Some of Chesler’s comments echo those of the Romney campaign, which has called Democratic references to a “War on Women” a distraction from other, more important issues. But Clo Ewing, a spokeswoman for the Obama campaign, said Democrats regard the health of women as something more than a distraction. “The fact that some refer to women’s health as a distraction shows where they are on this issue,” she said.
Meanwhile, David A. Harris, executive director of the National Jewish Democratic Council, told The Jewish Week that American Jews don’t have to choose between one candidate who represents their views on social issues and another candidate who represents their views on Israel.
“Part of our job in educating American Jews is to point out that it’s not an either-or proposition.

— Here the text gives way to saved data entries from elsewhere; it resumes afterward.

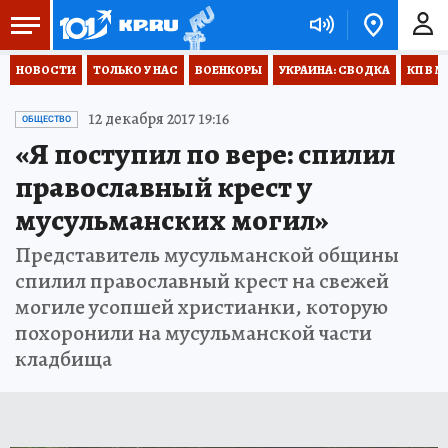
НОВОСТИ
ТОЛЬКО У НАС
ВОЕНКОРЫ
УКРАИНА: СВОДКА
КП В М
12 декабря 2017 19:16
ОБЩЕСТВО
«Я поступил по вере: спилил
православный крест у
мусульманских могил»
Представитель мусульманской общины
спилил православный крест на свежей
могиле усопшей христианки, которую
похоронили на мусульманской части
кладбища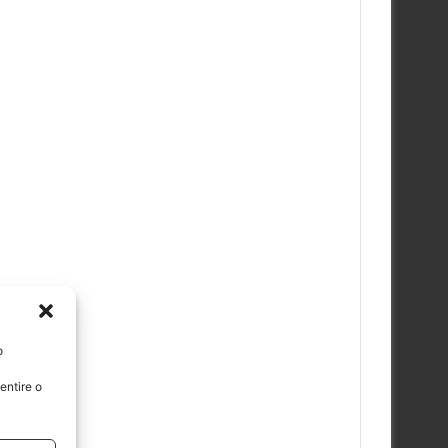
o
entire o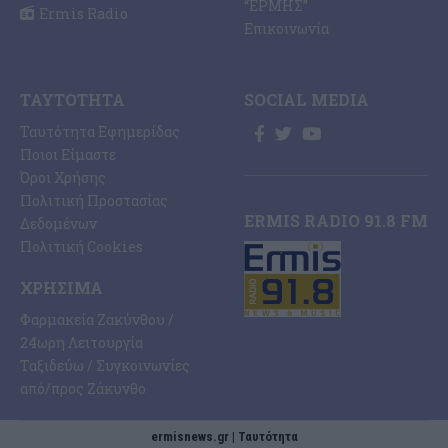
“ΕΡΜΗΣ”
Ermis Radio
Επικοινωνία
ΤΑΥΤΌΤΗΤΑ
SOCIAL MEDIA
Ταυτότητα Εφημερίδας
Ποιοι Είμαστε
Όροι Χρήσης
Πολιτική Προστασίας
ERMIS RADIO 91.8 FM
Δεδομένων
Πολιτική Cookies
ΧΡΉΣΙΜΑ
Φαρμακεία Ζακύνθου /
24ωρη Λειτουργία
Ταξιδεύω / Συγκοινωνίες
από/προς Ζάκυνθο
ermisnews.gr | Ταυτότητα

You can vote for someone strong on social issues who’s also strong on Israel and national security.”
Discussing the campaign from a Jewish perspective, Naomi Mark, a Manhattan-based therapist and Orthodox feminist, said Jewish law requires not only a devotion to Israel, but also a commitment to creating a just society and to serving those who are poor and vulnerable. “These are very fundamental Jewish values,” she said, “and they’re all related.”
One Jewish day-school teacher, a woman who wanted to remain anonymous because she doesn’t want her students knowing her politics, said Israel is always a concern for her, no matter who’s running for office or serving as president. But she said every president has done things that have pleased or annoyed the pro-Israel community. She’s “mindful” of whether a politician is connected to Israel in his “kishkes,” she said, referring to a common expression in the Jewish community, “but I look at results.”